What a weighted least squares regression and when is it used?

1 Answer
Feb 14, 2016

Weighted Least Squares as name indicate is a mechanism for accounting for the impact of the each date point by weighting each data point by a proper amount of influence over the parameter estimate. You can interpret WLS as an extension of OLS that still leverages the "Least Square" method for optimizing the fit but in so doing does not assume a constant Standard Deviation of the error term.

Explanation:

One of the assumption in Ordinary Least Square (OLS) is the Standard Deviation of the error term is constant over all values of the predictor or explanatory variables. Put another way there is an assumption that each data point has equal impact or results in equal information to the underlying process. There are many cases this not the case and a procedure that treats all of the data equally would give less precisely measured points more influence than they should have and would give highly precise points too little influence. Clearly we can see for this cases the OLS is quite inadequate, so we seek a Least Square model that account for the disparate impact of the data points. Weighted Least Squares as name indicate is a mechanism for accounting for the impact of the each date point by weighting each data point by a proper amount of influence over the parameter estimate. This method still leverages the Least Square approach for optimizing the fit but in so doing does not assume a constant Standard Deviation of the error term.

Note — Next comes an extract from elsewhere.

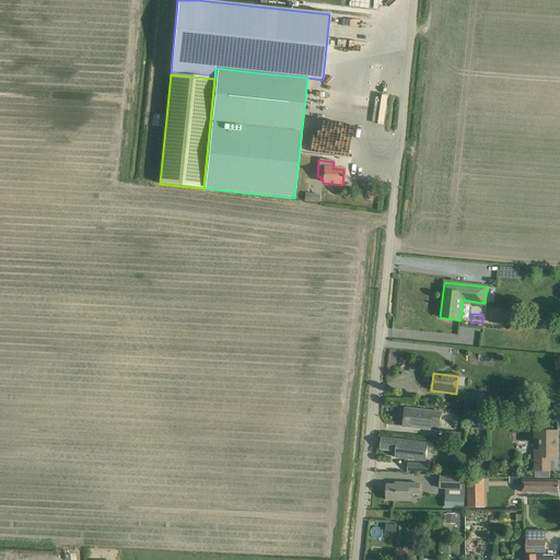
[(494,398),(478,397),(477,407),(493,409),(494,398)]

Weighted Least Squares like all Least Squares is an efficient method using inversely proportional weights to the variance. It shares the ability to provide different types of easily interpretable statistical intervals for estimation, prediction, calibration and optimization. The main advantage that weighted least squares is the ability to handle regression situations in which the data points are of varying quality.

The biggest disadvantage of weighted least squares, is in the process of getting or estimating the weights. While the theoretical construct assumes that the weights are known, this is not the case in practice. Typically, in a real application the weighted are estimated, and the effect of the estimates may have significant impact on your model. Some empirical evidence shows that variations in the weights due to estimation do not often affect a regression analysis or its interpretation. However, when the weights are estimated from small sample of data, the results of an analysis can be poor.